#### [TESTO DA ANALIZZARE]
Che trailer interessante

Il regista polacco Patryk Vega ha pubblicato il primo trailer del proprio thriller politico in lingua inglese «Putin»:

Il trailer fa una impressione un po’ strana (ehm, sì, strana), ma, nonostante tutto, per ora direi che cercherò di vedere il film…


L’ipotesi dell’arresto

La Russia ha fatto intendere che l’eventuale arresto in Sudafrica di Putin in caso della sua partecipazione al vertice del BRICS (in agosto) equivarrebbe a una dichiarazione di guerra. Lo ha dichiarato il presidente sudafricano Cyril Ramaphosa nella sua testimonianza scritta in tribunale, citata dal media locale Independent Online. Ramaphosa ha inoltre dichiarato di aver avviato le consultazioni in materia con la Corte penale internazionale.
A questo punto un lettore medio potrebbe chiedersi: la Russia che da quasi un anno e mezzo non sta riuscendo a ottenere dei particolari successi militari in Ucraina è in grado (e intenzionata) di dichiarare un’altra guerra in una terra così lontana? La risposta mi sembra evidente. Dovrebbe essere evidente anche a Putin (ammesso che abbia ancora conservato una capacità minima di ragionare) e, forse, ai vertici del Sudafrica.
Quindi per il momento vedo due opzioni. O il Cremlino collettivo sta tentando un bluff, o la protezione degli interessi statali russi sul continente africano sarà nuovamente protetta dalla Wagner.
A proposito: Prigozhin che fine ha fatto? E che piani per il futuro ha?

Dati sui parametri di distorsione dell'obiettivo
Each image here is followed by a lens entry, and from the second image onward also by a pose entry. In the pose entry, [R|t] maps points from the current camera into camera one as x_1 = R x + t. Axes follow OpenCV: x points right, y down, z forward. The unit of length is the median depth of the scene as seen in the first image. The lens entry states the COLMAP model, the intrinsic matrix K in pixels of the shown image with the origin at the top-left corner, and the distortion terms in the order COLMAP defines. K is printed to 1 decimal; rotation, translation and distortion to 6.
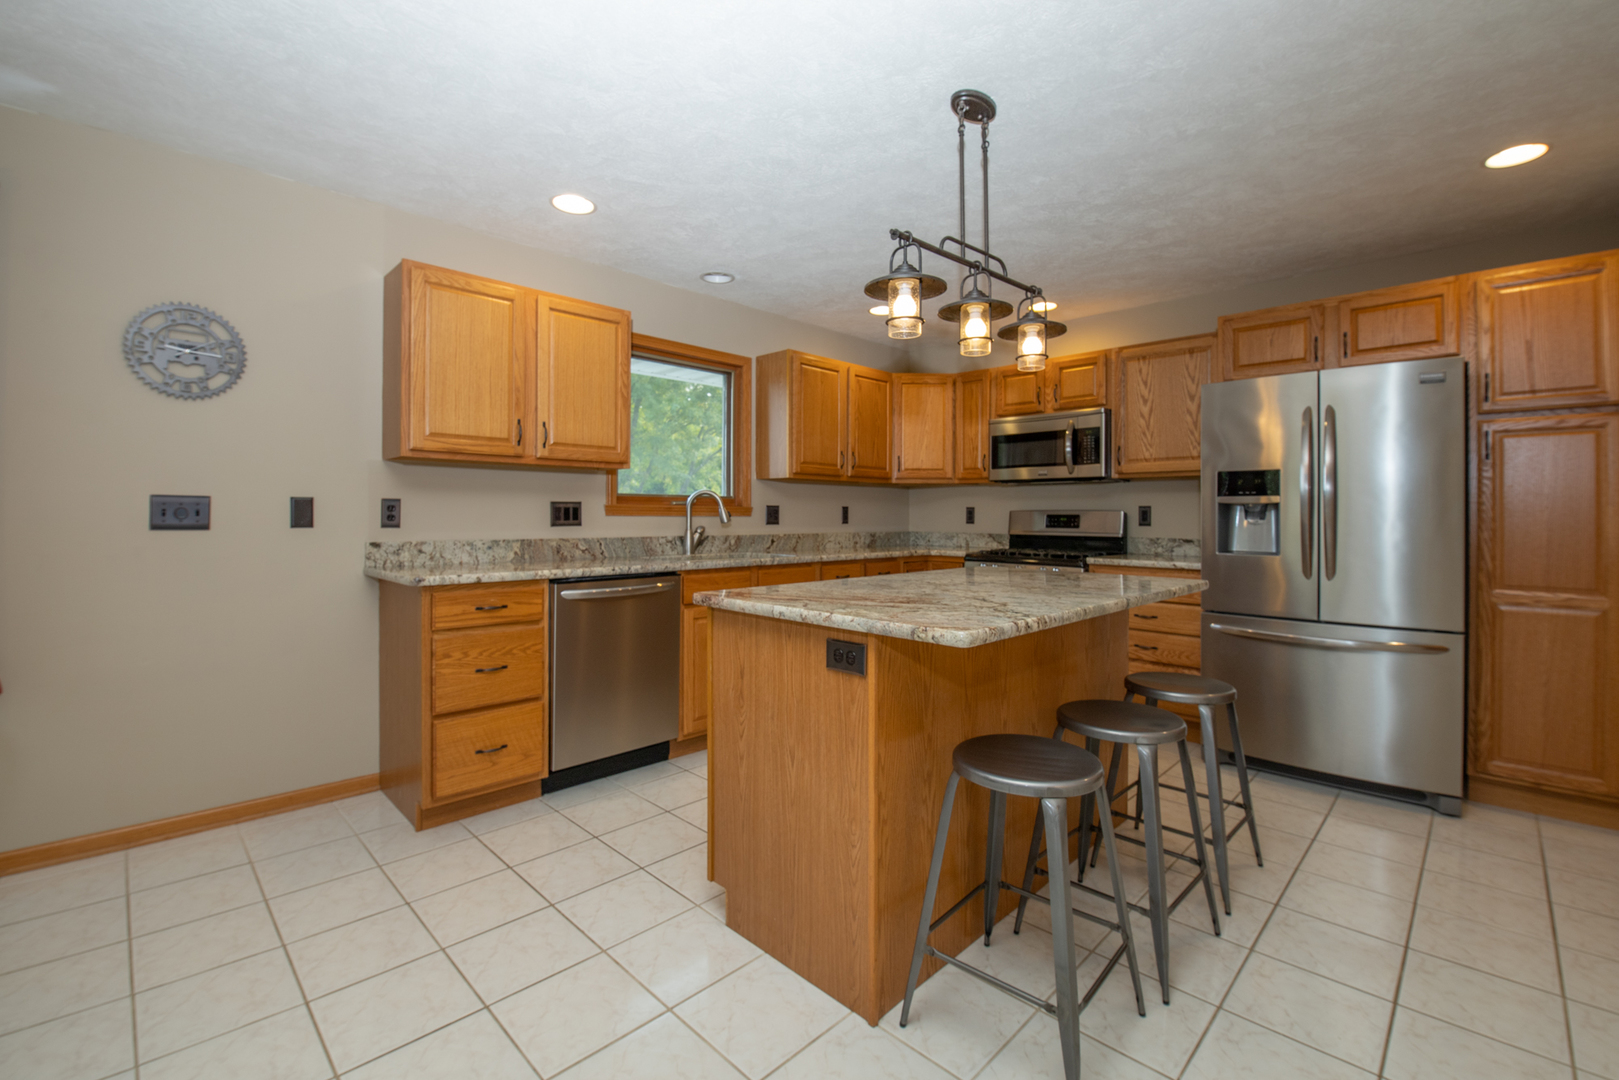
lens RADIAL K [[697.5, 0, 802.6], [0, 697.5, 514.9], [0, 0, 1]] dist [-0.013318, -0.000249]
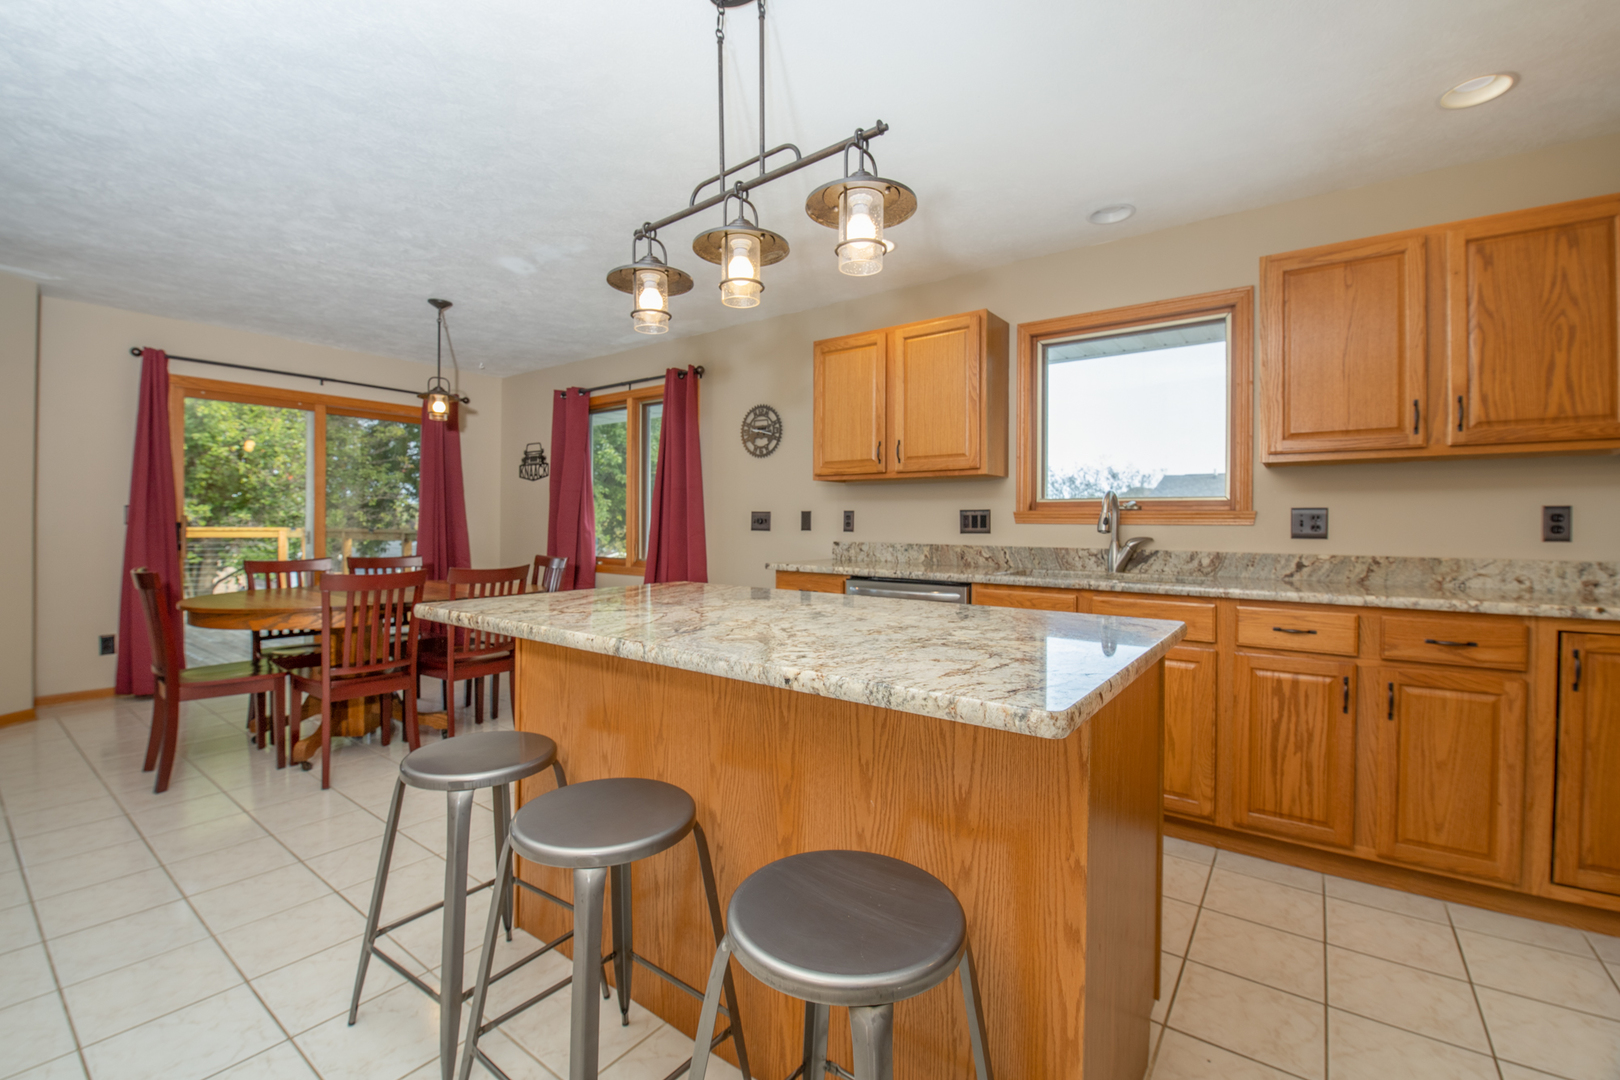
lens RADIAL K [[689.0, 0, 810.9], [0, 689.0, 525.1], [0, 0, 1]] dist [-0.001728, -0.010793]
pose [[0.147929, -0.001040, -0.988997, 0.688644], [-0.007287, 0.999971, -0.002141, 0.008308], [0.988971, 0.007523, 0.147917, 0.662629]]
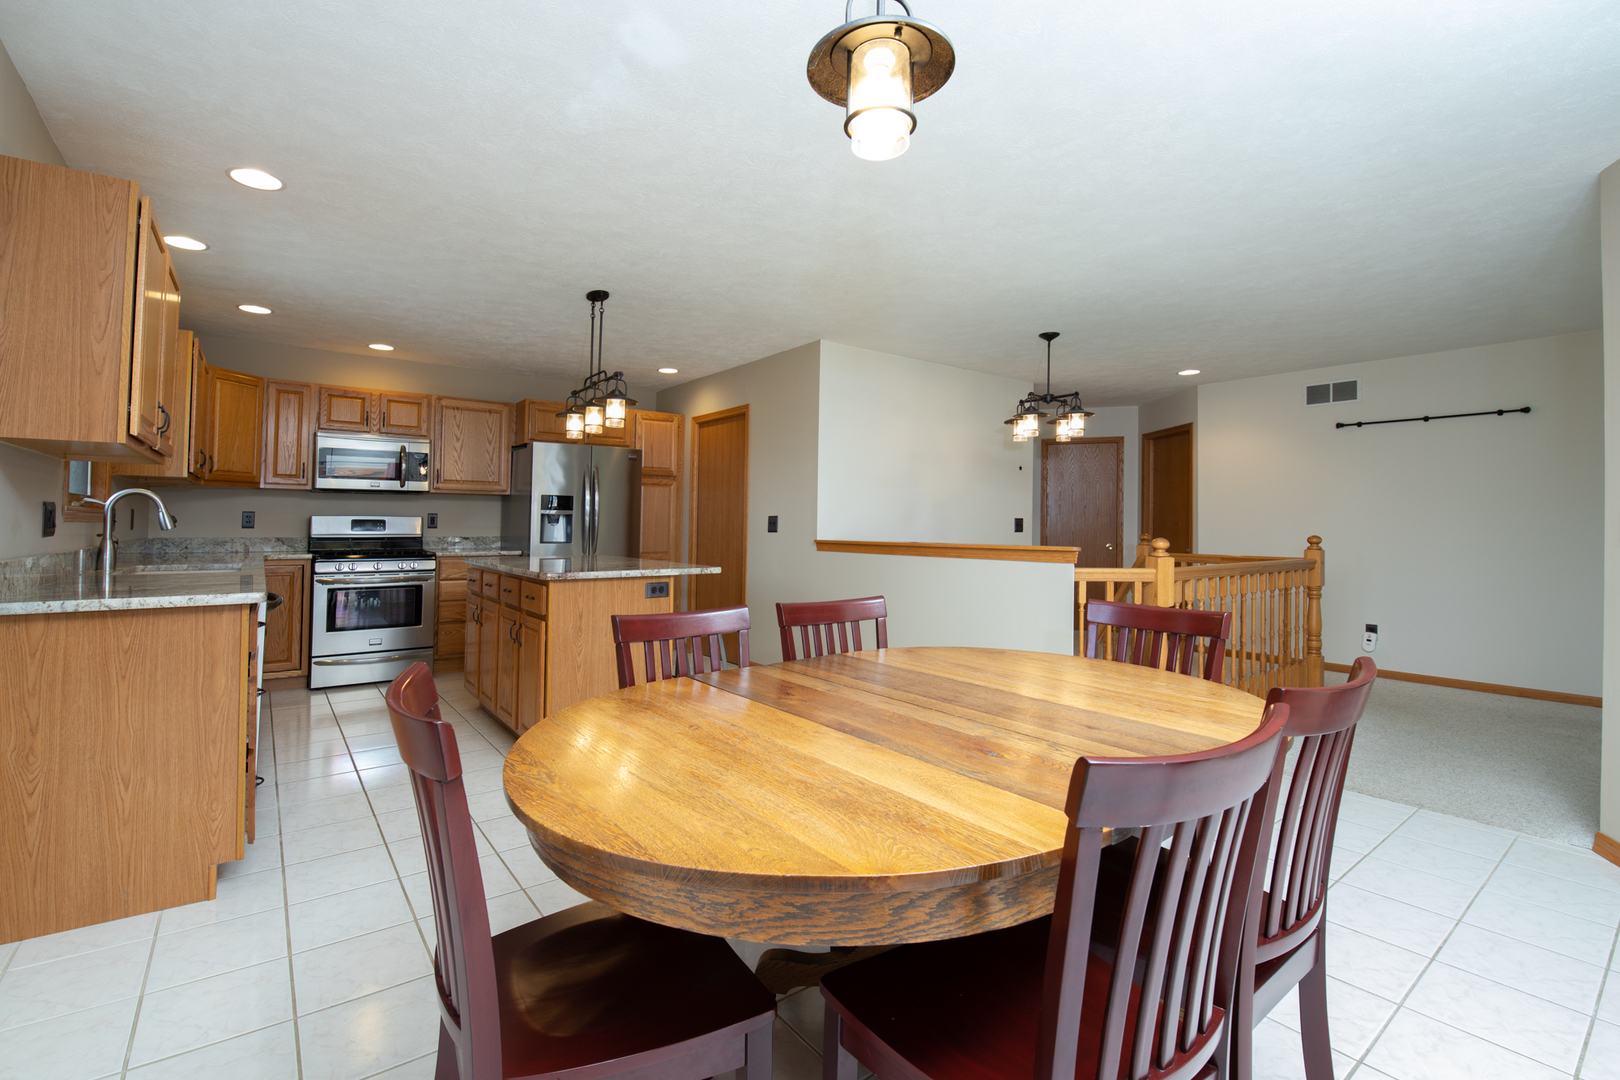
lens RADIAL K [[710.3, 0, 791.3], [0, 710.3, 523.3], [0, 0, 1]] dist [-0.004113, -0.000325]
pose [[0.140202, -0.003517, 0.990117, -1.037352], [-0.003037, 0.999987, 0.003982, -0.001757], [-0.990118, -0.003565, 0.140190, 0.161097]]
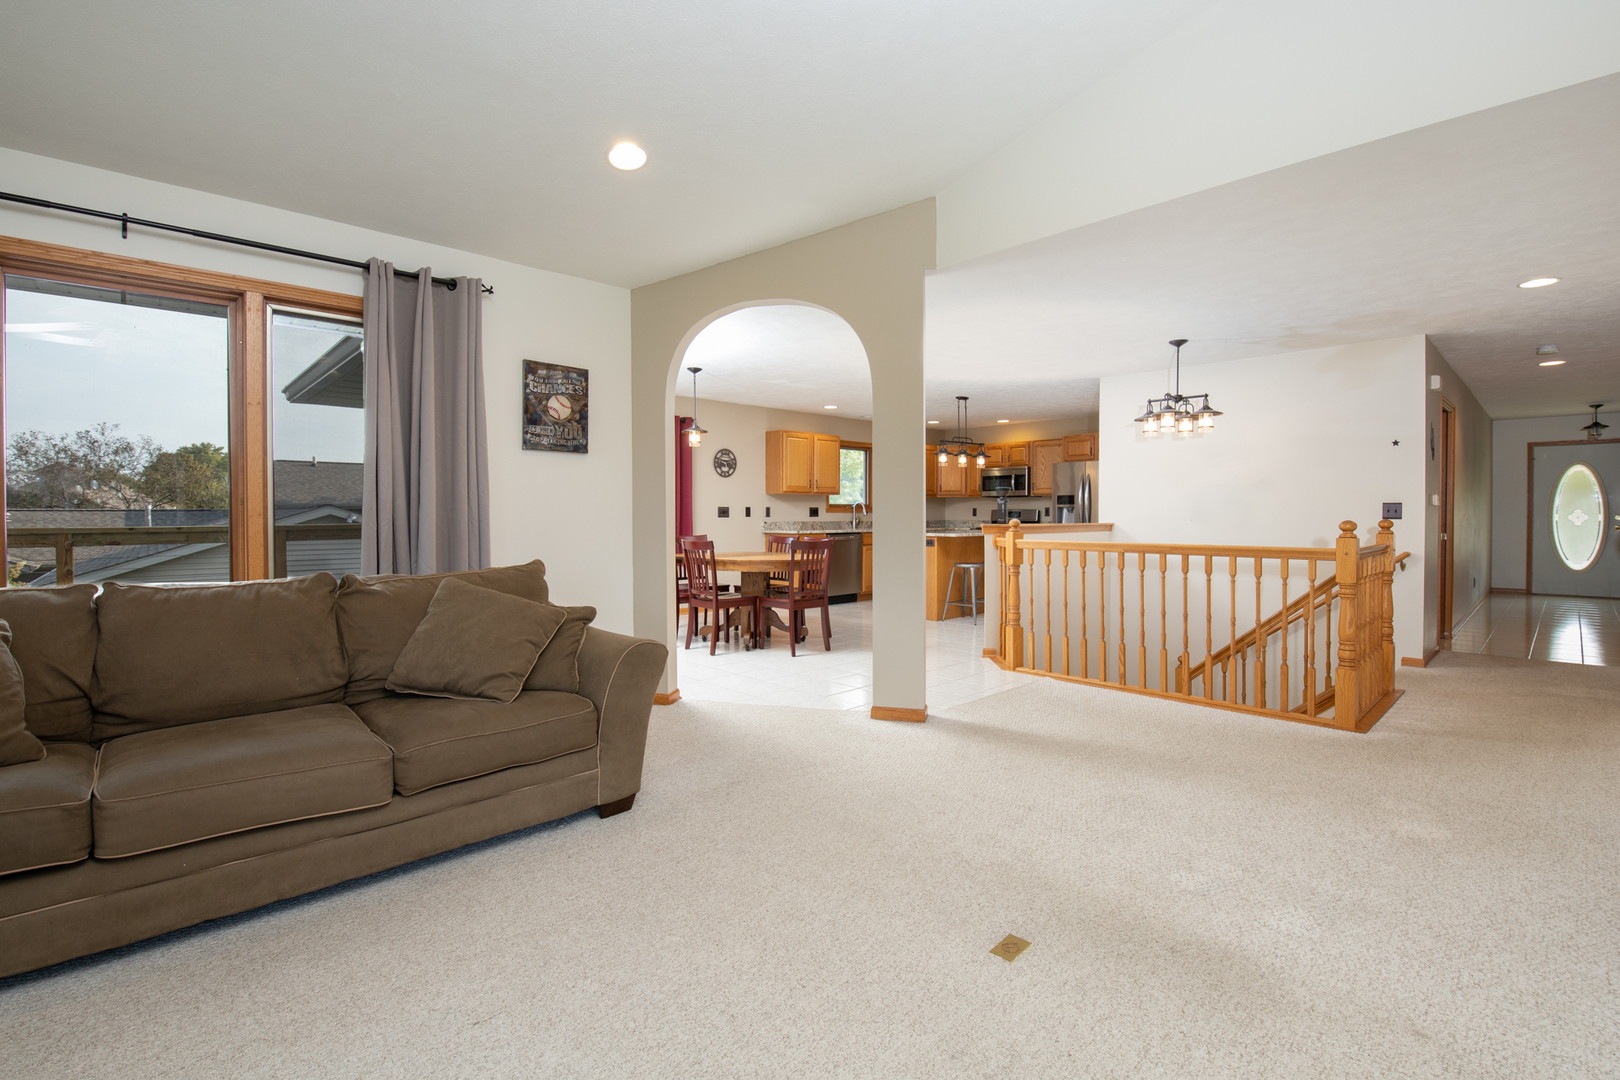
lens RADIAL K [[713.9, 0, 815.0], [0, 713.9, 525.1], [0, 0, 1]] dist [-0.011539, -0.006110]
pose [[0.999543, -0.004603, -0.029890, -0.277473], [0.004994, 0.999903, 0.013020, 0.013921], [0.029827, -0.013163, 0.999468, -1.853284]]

#### [SERIE DI ESERCIZI]
[a] Trascrivi parola per parola tutte le righe dei record sui parametri di distorsione dell'obiettivo, senza includere le immagini.
[b] Riprendi il testo su Putin e continualo a partire dall'ultima frase riportata.
Il testo e i record non hanno alcun legame tra loro.

#### [SOLUZIONI DELL'ESERCIZIO]
[a]
Each image here is followed by a lens entry, and from the second image onward also by a pose entry. In the pose entry, [R|t] maps points from the current camera into camera one as x_1 = R x + t. Axes follow OpenCV: x points right, y down, z forward. The unit of length is the median depth of the scene as seen in the first image. The lens entry states the COLMAP model, the intrinsic matrix K in pixels of the shown image with the origin at the top-left corner, and the distortion terms in the order COLMAP defines. K is printed to 1 decimal; rotation, translation and distortion to 6.
lens RADIAL K [[697.5, 0, 802.6], [0, 697.5, 514.9], [0, 0, 1]] dist [-0.013318, -0.000249]
lens RADIAL K [[689.0, 0, 810.9], [0, 689.0, 525.1], [0, 0, 1]] dist [-0.001728, -0.010793]
pose [[0.147929, -0.001040, -0.988997, 0.688644], [-0.007287, 0.999971, -0.002141, 0.008308], [0.988971, 0.007523, 0.147917, 0.662629]]
lens RADIAL K [[710.3, 0, 791.3], [0, 710.3, 523.3], [0, 0, 1]] dist [-0.004113, -0.000325]
pose [[0.140202, -0.003517, 0.990117, -1.037352], [-0.003037, 0.999987, 0.003982, -0.001757], [-0.990118, -0.003565, 0.140190, 0.161097]]
lens RADIAL K [[713.9, 0, 815.0], [0, 713.9, 525.1], [0, 0, 1]] dist [-0.011539, -0.006110]
pose [[0.999543, -0.004603, -0.029890, -0.277473], [0.004994, 0.999903, 0.013020, 0.013921], [0.029827, -0.013163, 0.999468, -1.853284]]

[b]
Logico…

In una intervista di ieri (in russo) Putin ha dichiarato che «l’Ucraina ha il diritto di garantire la propria sicurezza, ma questo non deve peggiorare la sicurezza della Russia». È una dichiarazione della quale avremo quasi potuto ridere, soprattutto invertendo l’ordine dei nomi di due Stati.
Ma anche chi ride troppo presto ride male. Perché il contesto della dichiarazione di Putin è ancora più ridicolo: faceva parte del suo commento sul vertice della NATO a Vilnius. Uno degli obiettivi della guerra «preventiva» pubblicamente annunciati era quello di impedire l’estensione della NATO verso i confini russi (non si capisce perché tale estensione debba essere vista come un pericolo, ma almeno per ora lasciamo perdere). Tra gli effetti della guerra abbiamo già visto il raddoppio dei confini della Russia con la NATO (l’adesione della Finlandia) e la promessa (fatta proprio a Vilnius) di ammettere l’Ucraina con una procedura semplificata (proprio come si è fatto con la Finlandia; non era difficile da prevedere). Di conseguenza, in base alla logica di Putin la Russia ha fatto la guerra per migliorare e peggiorare la propria sicurezza allo stesso tempo.
Una logica molto logica, ancora più «logica» di prima.


L’incontro tra Prigozhin e Putin

Ieri il giornale francese Liberation ha scritto che Evgeny Prigozhin si sarebbe incontrato con Putin nel Cremlino il 1° luglio, una settimana dopo la «rivolta».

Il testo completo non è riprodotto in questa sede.